January 30, 2007


China's getting old before it becomes rich: AGING POPULATION LACKS SUPPORT OF PENSIONS, FAMILY (Evan Osnos, 1/30/07, Chicago Tribune)

A generation after China adopted its unprecedented one-child policy, the world's most populous nation is aging faster than any major country in history. The graying of the population, lost in the astonishing statistics on China's economy, threatens to hinder growth and strain a frayed public-welfare system, say researchers in China and abroad.

``They are looking at 400 million old people, 30 years from now, the vast majority of whom will not have pensions or health care or extended family,'' said Richard Jackson, director of the Global Aging Initiative at the Washington-based Center for Strategic and International Studies. ``This is social and political dynamite, and the government knows it.''

The problem is a peculiar side effect of progress. For most of Chinese history, people over 60 rarely numbered more than 7 of every 100 people. But improved health care, sanitation and living standards since the Communist Revolution have allowed the average citizen to live more than 30 years longer than in 1949. At the same time, China has restricted family size since the late 1970s in an attempt to control population growth.

The result is a China-size version of America's Social Security crunch, in which there are neither enough offspring nor pension funds to finance tomorrow's retirements. But China faces an even greater hurdle, because its per-capita income remains barely a tenth of U.S. levels. As economists put it, China is getting old before it has gotten rich.
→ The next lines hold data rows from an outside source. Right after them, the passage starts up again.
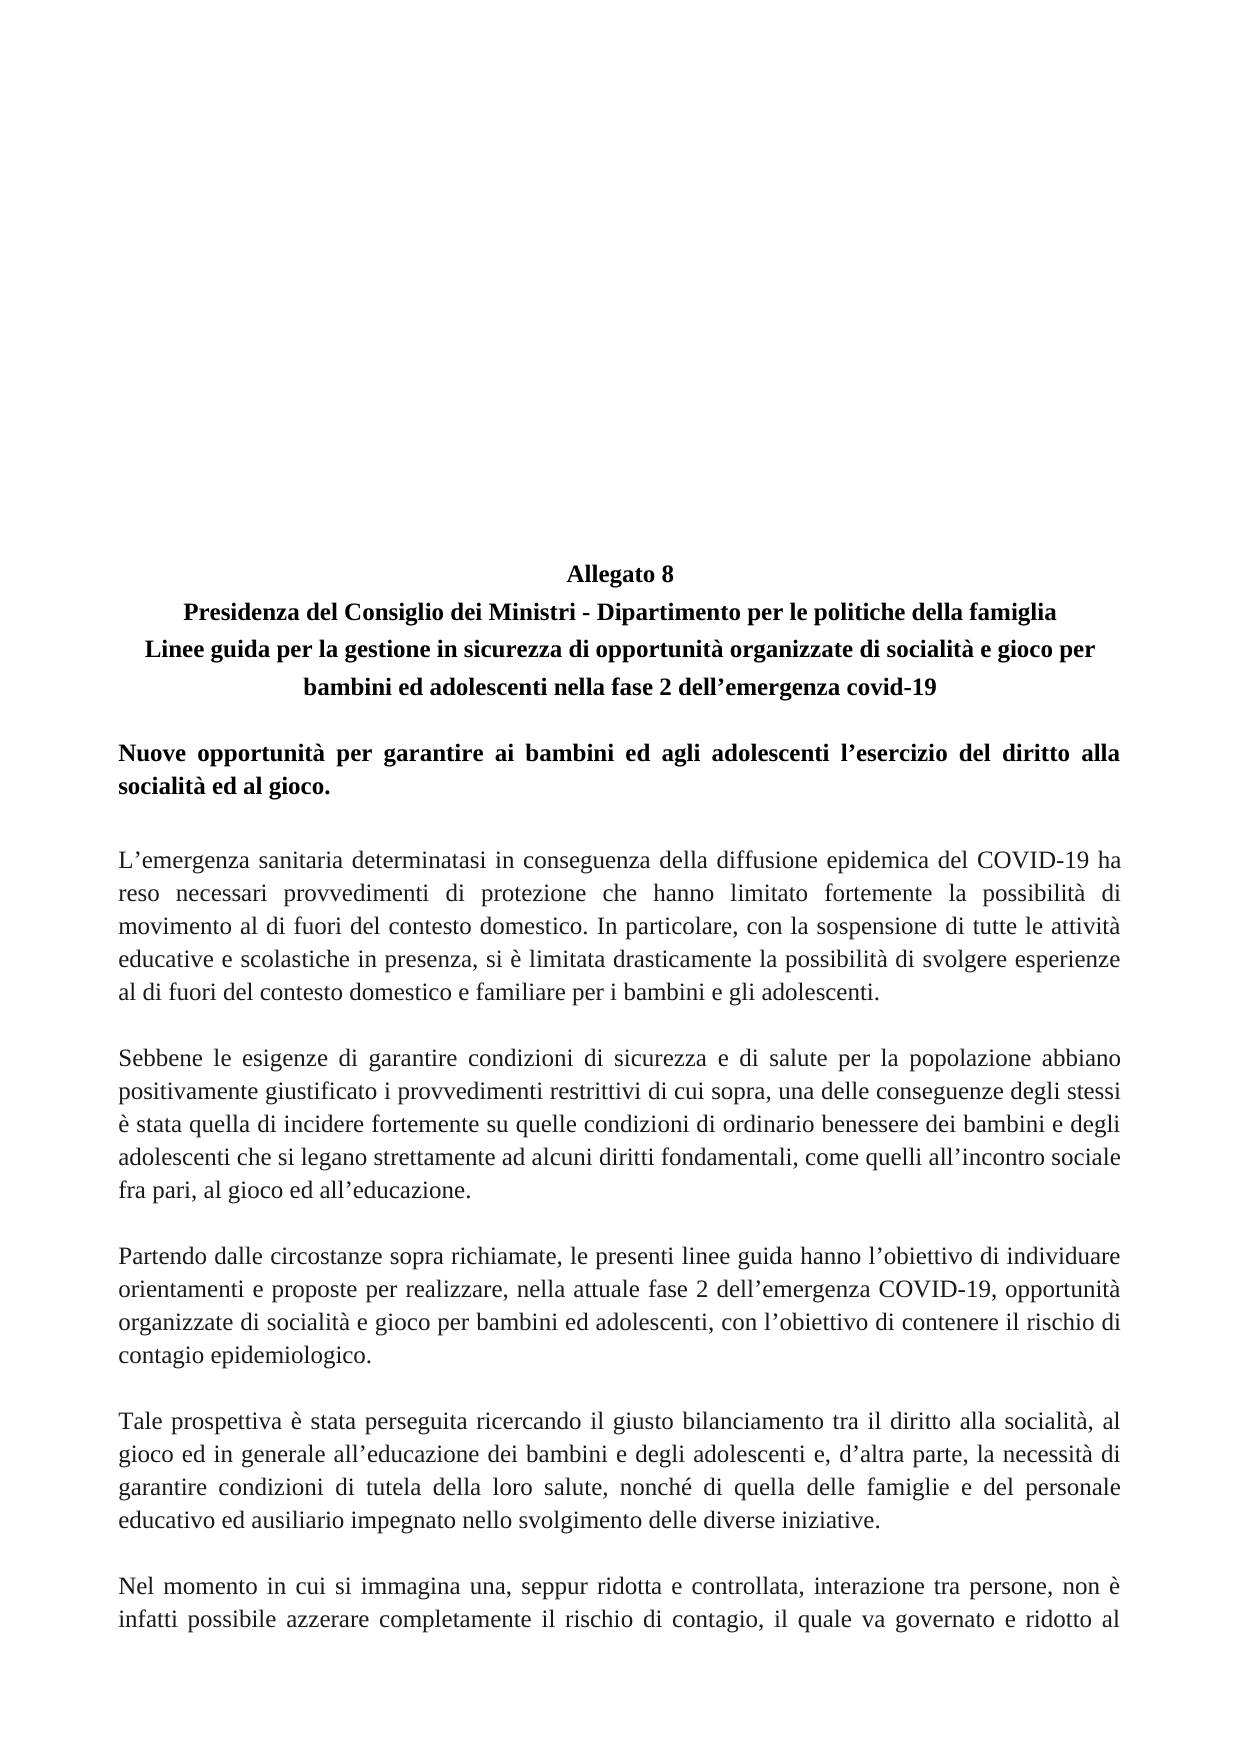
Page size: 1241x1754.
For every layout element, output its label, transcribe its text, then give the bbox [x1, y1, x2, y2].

subtitle Allegato 8 [130, 551, 1110, 588]
text Nel momento in cui si immagina una, seppur ridotta e controllata, interazione tra persone, non è infatti possibile azzerare completamente il rischio di contagio, il quale va governato e ridotto al minimo secondo precise linee guida e protocolli contenenti adeguate misure di sicurezza e di tutela della salute. [118, 1571, 1122, 1633]
text Tale prospettiva è stata perseguita ricercando il giusto bilanciamento tra il diritto alla socialità, al gioco ed in generale all’educazione dei bambini e degli adolescenti e, d’altra parte, la necessità di garantire condizioni di tutela della loro salute, nonché di quella delle famiglie e del personale educativo ed ausiliario impegnato nello svolgimento delle diverse iniziative. [118, 1406, 1122, 1534]
subtitle Linee guida per la gestione in sicurezza di opportunità organizzate di socialità e gioco per bambini ed adolescenti nella fase 2 dell’emergenza covid-19 [130, 626, 1110, 701]
text Sebbene le esigenze di garantire condizioni di sicurezza e di salute per la popolazione abbiano positivamente giustificato i provvedimenti restrittivi di cui sopra, una delle conseguenze degli stessi è stata quella di incidere fortemente su quelle condizioni di ordinario benessere dei bambini e degli adolescenti che si legano strettamente ad alcuni diritti fondamentali, come quelli all’incontro sociale fra pari, al gioco ed all’educazione. [118, 1043, 1122, 1204]
subtitle Presidenza del Consiglio dei Ministri - Dipartimento per le politiche della famiglia [130, 588, 1110, 626]
text Nuove opportunità per garantire ai bambini ed agli adolescenti l’esercizio del diritto alla socialità ed al gioco. [118, 738, 1122, 800]
text Partendo dalle circostanze sopra richiamate, le presenti linee guida hanno l’obiettivo di individuare orientamenti e proposte per realizzare, nella attuale fase 2 dell’emergenza COVID-19, opportunità organizzate di socialità e gioco per bambini ed adolescenti, con l’obiettivo di contenere il rischio di contagio epidemiologico. [118, 1241, 1122, 1369]
text L’emergenza sanitaria determinatasi in conseguenza della diffusione epidemica del COVID-19 ha reso necessari provvedimenti di protezione che hanno limitato fortemente la possibilità di movimento al di fuori del contesto domestico. In particolare, con la sospensione di tutte le attività educative e scolastiche in presenza, si è limitata drasticamente la possibilità di svolgere esperienze al di fuori del contesto domestico e familiare per i bambini e gli adolescenti. [118, 845, 1122, 1006]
``Feeding the people is the most common problem in developing countries, and taking care of the elderly is the most common problem in developed countries. China has to solve both at the same time,'' said Hu Angang, an economist at Qinghua University in Beijing.

Posted by Orrin Judd at January 30, 2007 2:35 PM

You'd think this problem should be pretty easy for China to solve: just lift the one-child policy. After all, the birthrate is held down, not by cultural changes or secularism, but by law. I think there's pent-up demand for having more kids.

An interesting alternative is immigration. China wouldn't be a magnet like the US, of course. But I wonder if a program of mail-order brides from Africa (where population growth and a tendency for men to marry much younger women actually makes polygyny demographically feasible) would help? The "bare branches" who, as it is, have no chance to marry at all, might be willing to overcome racial prejudices and language barriers to get a wife.

Posted by: Nathan Smith at January 30, 2007 3:27 PM

Europe doesn't have a one child policy.

Posted by: oj at January 30, 2007 3:40 PM

Honor thy father and thy mother, etc.

One child ain't natural, and it's got to be paid for.

Posted by: Lou Gots at January 30, 2007 4:00 PM

Nathan, Mark Steyn has proposed Russia, which will have a surfeit of women shortly due to poor male longevity, as a more geographically convenient matching source.

But I agree with oj that lifting the ban won't have significant effect on birthrate due to cultural conditioning (e.g. My boss, recent citizen but born and educated in PROC: One little prince with no plans for more.)

Posted by: TimF at January 30, 2007 4:44 PM

In China, the lack of a strong pension/Social Security system, and very strong Confucian traditions of honoring parents, would make children a pretty good means of social insurance if they were permitted. I think China is less unmoored from traditional values than Europe. Certainly their work ethic is far healthier.

I've seen studies on pent-up demand for children in Europe (Germany) and China; I remember that the Chinese want more children, the Germans don't. Will post them if I find them.

I'm sure Chinese would be happy to marry Russians, but the Russians might be unwilling. They look down on the Chinese somewhat. No doubt it happens sometimes. I think Africa is a better bet. Hey, China's already acting like a colonialist power in Sudan. Maybe it will become a trend. Chinese young men, going abroad, in search of wealth, adventure and wives.

Posted by: Nathan Smith at January 30, 2007 5:36 PM

Importing hardworking entrepreneurial Chinese into to Russia to marry the leftover ladies would be a great boon for all.